Diagnosing genetic disorders: Karyotyping can be used to identify chromosomal abnormalities that may be associated with genetic disorders, such as Down syndrome or Turner syndrome.
Detecting cancer: Karyotyping can be used to detect chromosomal abnormalities that may be associated with cancer.
Monitoring the effectiveness of cancer treatment: Karyotyping can be used to monitor the response of cancer cells to treatment, and to identify any changes in the chromosomal makeup of the cells.
Assessing fertility: Karyotyping can be used to evaluate the chromosomal makeup of sperm or eggs, and to assess fertility potential.
Studying evolutionary relationships: Karyotyping can be used to compare the chromosomal makeup of different species and to study evolutionary relationships.

Limitations:

Karyotyping requires a sufficient number of cells in order to visualize the chromosomes. This means that it may not be possible to perform karyotyping on small samples or on tissues with low cell density.
It required a sample containing fresh viable cells and its low sensitivity for the detection of abnormalities, requiring a minimum of 5–10% of cells examined to contain the abnormality for optimal detection.

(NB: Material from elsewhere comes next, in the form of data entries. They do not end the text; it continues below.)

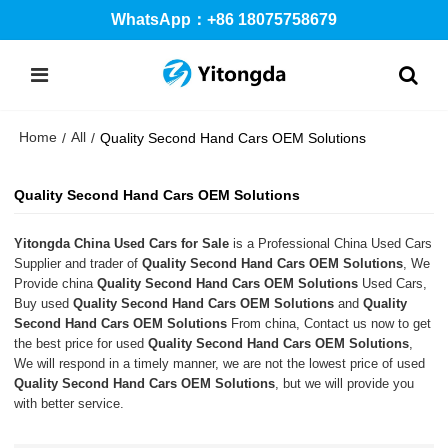
WhatsApp：+86 18075758679
Home
All
/
/
Quality Second Hand Cars OEM Solutions
Quality Second Hand Cars OEM Solutions
Yitongda China Used Cars for Sale
is a Professional China Used Cars
Supplier and trader of
Quality Second Hand Cars OEM Solutions
, We
Provide china
Quality Second Hand Cars OEM Solutions
Used Cars,
Buy used
Quality Second Hand Cars OEM Solutions
and
Quality
Second Hand Cars OEM Solutions
From china, Contact us now to get
the best price for used
Quality Second Hand Cars OEM Solutions
,
We will respond in a timely manner, we are not the lowest price of used
Quality Second Hand Cars OEM Solutions
, but we will provide you
with better service.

Karyotyping relies on G-band quality and resolution. In general, blood samples give the best quality chromosomes and therefore provide the best chance of detecting small subtle chromosome abnormalities. As chromosomes from other tissues (such as amniotic fluid, chorionic villus, and products of conception) are of lower quality, there is a higher chance of missing a small defect.

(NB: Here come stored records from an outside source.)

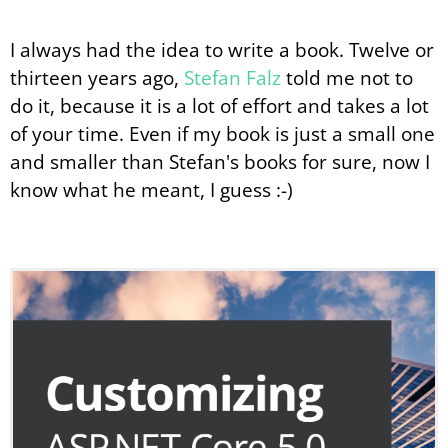
I always had the idea to write a book. Twelve or
thirteen years ago,
Stefan Falz
told me not to
do it, because it is a lot of effort and takes a lot
of your time. Even if my book is just a small one
and smaller than Stefan's books for sure, now I
know what he meant, I guess :-)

It should also be understood that even a G-band blood karyotype can never exclude extremely subtle chromosome abnormalities that are at the limit of resolution of light microscopy. Microarray testing should be performed in these cases where the patient meets the appropriate criteria.

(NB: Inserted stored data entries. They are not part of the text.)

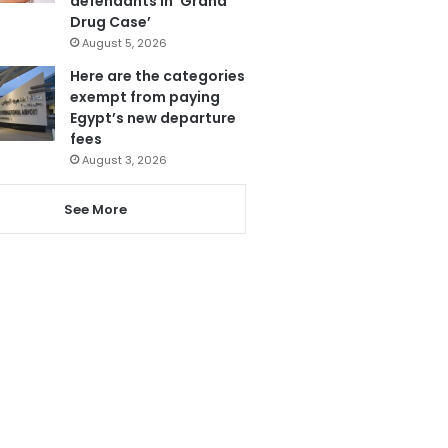
defendants in ‘Grand
Drug Case’
August 5, 2026
Here are the categories
exempt from paying
Egypt’s new departure
fees
August 3, 2026
See More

While karyotyping is a powerful tool for identifying chromosomal abnormalities, it is not perfect. There are some chromosomal abnormalities that are difficult to detect using this technique, or that may not be visible at all.
Low grade clonal rearrangements and/or the presence of sub-microscopic or cryptic abnormalities may not be evident on conventional karyotyping. Correlation of chromosomal study with clinical and molecular findings is always highly recommended.
Despite these limitations, karyotyping remains an important tool for the study of genetics and for the diagnosis and treatment of genetic disorders.

References:

Amemiya, C.T., Bickham, J.W. and Gold, J., 1984. A cell culture technique for chromosome preparation in cyprinid fishes. Copeia, 1. p. 232-235.
Shah MS, Cinnioglu C, Maisenbacher M, Comstock I, Kort J, Lathi RB. Comparison of cytogenetics and molecular karyotyping for chromosome testing of miscarriage specimens. Fertil Steril. 2017 Apr;107(4):1028-1033. doi: 10.1016/j.fertnstert.2017.01.022. Epub 2017 Mar 7. PMID: 28283267.
Baksi, S.M. and Means, J.C., 1988. Preparation of chromosomes from early stages of fish for cytogenetic analysis. J. Fish Biol., 32. p. 321-325.
Bridge JA. Advantages and limitations of cytogenetic, molecular cytogenetic, and molecular diagnostic testing in mesenchymal neoplasms. J Orthop Sci. 2008 May;13(3):273-82.
Thorgaard, G.H. and Disney, J.E., 1990. Chromosome preparation and analysis. In: Schreck, C.B. and Moyle, P.B. (eds), Methods for fish biology. Chapter IV. Bethesda, Maryland: American Fisheries Society. p. 171-190.